Today, Aspenites and citizens throughout the Roaring Fork Valley will get that chance. Veterans Day will be observed at 11 a.m. at the Roaring Fork Veterans Memorial on the east side of the Pitkin County Courthouse, 506 E. Main St. in Aspen. The public is invited and veterans are encouraged to attend in uniform, if possible.
An annual Veterans Day luncheon will be held at Aspen Elks Lodge No. 224 following the ceremony. Information about the events can be obtained by calling Dan Glidden at 927-4183 or Dick Merritt at 927-5178.

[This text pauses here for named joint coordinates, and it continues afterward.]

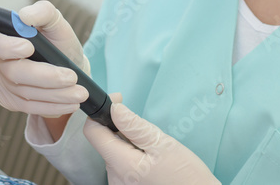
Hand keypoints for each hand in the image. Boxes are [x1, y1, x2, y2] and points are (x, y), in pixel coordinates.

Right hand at [0, 1, 88, 118]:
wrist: (70, 68)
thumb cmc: (59, 42)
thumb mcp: (56, 22)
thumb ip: (43, 11)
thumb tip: (24, 16)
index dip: (2, 46)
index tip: (28, 47)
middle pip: (12, 72)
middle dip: (45, 76)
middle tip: (71, 77)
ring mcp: (0, 82)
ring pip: (24, 92)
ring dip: (56, 94)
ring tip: (80, 92)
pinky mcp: (10, 101)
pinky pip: (29, 107)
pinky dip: (53, 106)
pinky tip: (70, 103)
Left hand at [83, 101, 219, 184]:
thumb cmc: (186, 176)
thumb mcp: (164, 145)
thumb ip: (135, 126)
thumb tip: (114, 109)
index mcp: (121, 165)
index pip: (93, 132)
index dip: (102, 112)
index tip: (117, 102)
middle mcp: (114, 178)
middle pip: (106, 142)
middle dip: (122, 129)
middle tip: (146, 131)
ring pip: (115, 153)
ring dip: (128, 144)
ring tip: (153, 150)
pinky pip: (122, 165)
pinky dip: (132, 156)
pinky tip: (151, 161)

Today our country is largely divided on the subjects of war and domestic policy. Soldiers are returning home from Iraq and Afghanistan, and having difficulty adjusting to tattered family and economic climates. Thousands – more than 4,400 in Iraq, more than 1,100 in Afghanistan – never got the opportunity to come home, dying in the service of their country. Nearly 35,000 more have suffered severe injuries.
The least we can do today is show up at the courthouse for a short celebration of their sacrifices, as well as the sacrifices of thousands of other veterans who served or died in other wars in the role of our protectors.